» **Stored data**:
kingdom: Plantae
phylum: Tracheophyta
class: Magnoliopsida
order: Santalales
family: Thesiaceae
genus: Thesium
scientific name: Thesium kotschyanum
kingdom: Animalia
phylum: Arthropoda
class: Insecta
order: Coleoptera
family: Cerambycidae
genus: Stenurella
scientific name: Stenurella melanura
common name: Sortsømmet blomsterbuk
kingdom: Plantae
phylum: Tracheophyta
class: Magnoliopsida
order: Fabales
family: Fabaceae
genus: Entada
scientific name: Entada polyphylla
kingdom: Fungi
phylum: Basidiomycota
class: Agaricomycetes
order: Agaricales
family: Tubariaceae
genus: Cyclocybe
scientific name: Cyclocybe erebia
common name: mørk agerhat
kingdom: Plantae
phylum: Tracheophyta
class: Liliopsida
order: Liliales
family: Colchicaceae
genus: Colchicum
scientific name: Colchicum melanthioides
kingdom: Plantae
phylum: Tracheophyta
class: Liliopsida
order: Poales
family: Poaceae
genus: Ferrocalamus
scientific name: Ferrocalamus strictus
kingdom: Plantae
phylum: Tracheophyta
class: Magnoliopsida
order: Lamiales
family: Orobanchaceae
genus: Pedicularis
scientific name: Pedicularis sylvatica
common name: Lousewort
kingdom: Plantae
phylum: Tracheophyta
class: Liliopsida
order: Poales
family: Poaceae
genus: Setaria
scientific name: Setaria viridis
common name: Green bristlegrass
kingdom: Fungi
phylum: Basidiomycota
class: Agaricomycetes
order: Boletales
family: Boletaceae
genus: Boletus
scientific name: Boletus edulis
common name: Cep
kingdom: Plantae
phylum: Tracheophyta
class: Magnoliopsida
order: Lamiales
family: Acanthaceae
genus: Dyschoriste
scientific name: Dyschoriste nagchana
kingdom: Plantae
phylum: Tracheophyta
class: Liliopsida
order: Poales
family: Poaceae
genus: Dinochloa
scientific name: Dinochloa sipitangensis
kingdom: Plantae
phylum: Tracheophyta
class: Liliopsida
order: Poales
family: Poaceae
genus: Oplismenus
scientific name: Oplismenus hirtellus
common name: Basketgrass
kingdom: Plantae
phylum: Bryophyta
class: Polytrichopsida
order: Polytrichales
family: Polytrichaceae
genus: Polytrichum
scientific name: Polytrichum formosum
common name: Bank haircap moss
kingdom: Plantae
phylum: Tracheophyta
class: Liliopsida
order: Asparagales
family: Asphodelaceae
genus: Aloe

» **Aim**:
Reproduce every line of the rows above, substituting "vernacular name" for each occurrence of "common name" and leaving everything else unaltered.

» **Answer to the task**:
kingdom: Plantae
phylum: Tracheophyta
class: Magnoliopsida
order: Santalales
family: Thesiaceae
genus: Thesium
scientific name: Thesium kotschyanum
kingdom: Animalia
phylum: Arthropoda
class: Insecta
order: Coleoptera
family: Cerambycidae
genus: Stenurella
scientific name: Stenurella melanura
vernacular name: Sortsømmet blomsterbuk
kingdom: Plantae
phylum: Tracheophyta
class: Magnoliopsida
order: Fabales
family: Fabaceae
genus: Entada
scientific name: Entada polyphylla
kingdom: Fungi
phylum: Basidiomycota
class: Agaricomycetes
order: Agaricales
family: Tubariaceae
genus: Cyclocybe
scientific name: Cyclocybe erebia
vernacular name: mørk agerhat
kingdom: Plantae
phylum: Tracheophyta
class: Liliopsida
order: Liliales
family: Colchicaceae
genus: Colchicum
scientific name: Colchicum melanthioides
kingdom: Plantae
phylum: Tracheophyta
class: Liliopsida
order: Poales
family: Poaceae
genus: Ferrocalamus
scientific name: Ferrocalamus strictus
kingdom: Plantae
phylum: Tracheophyta
class: Magnoliopsida
order: Lamiales
family: Orobanchaceae
genus: Pedicularis
scientific name: Pedicularis sylvatica
vernacular name: Lousewort
kingdom: Plantae
phylum: Tracheophyta
class: Liliopsida
order: Poales
family: Poaceae
genus: Setaria
scientific name: Setaria viridis
vernacular name: Green bristlegrass
kingdom: Fungi
phylum: Basidiomycota
class: Agaricomycetes
order: Boletales
family: Boletaceae
genus: Boletus
scientific name: Boletus edulis
vernacular name: Cep
kingdom: Plantae
phylum: Tracheophyta
class: Magnoliopsida
order: Lamiales
family: Acanthaceae
genus: Dyschoriste
scientific name: Dyschoriste nagchana
kingdom: Plantae
phylum: Tracheophyta
class: Liliopsida
order: Poales
family: Poaceae
genus: Dinochloa
scientific name: Dinochloa sipitangensis
kingdom: Plantae
phylum: Tracheophyta
class: Liliopsida
order: Poales
family: Poaceae
genus: Oplismenus
scientific name: Oplismenus hirtellus
vernacular name: Basketgrass
kingdom: Plantae
phylum: Bryophyta
class: Polytrichopsida
order: Polytrichales
family: Polytrichaceae
genus: Polytrichum
scientific name: Polytrichum formosum
vernacular name: Bank haircap moss
kingdom: Plantae
phylum: Tracheophyta
class: Liliopsida
order: Asparagales
family: Asphodelaceae
genus: Aloe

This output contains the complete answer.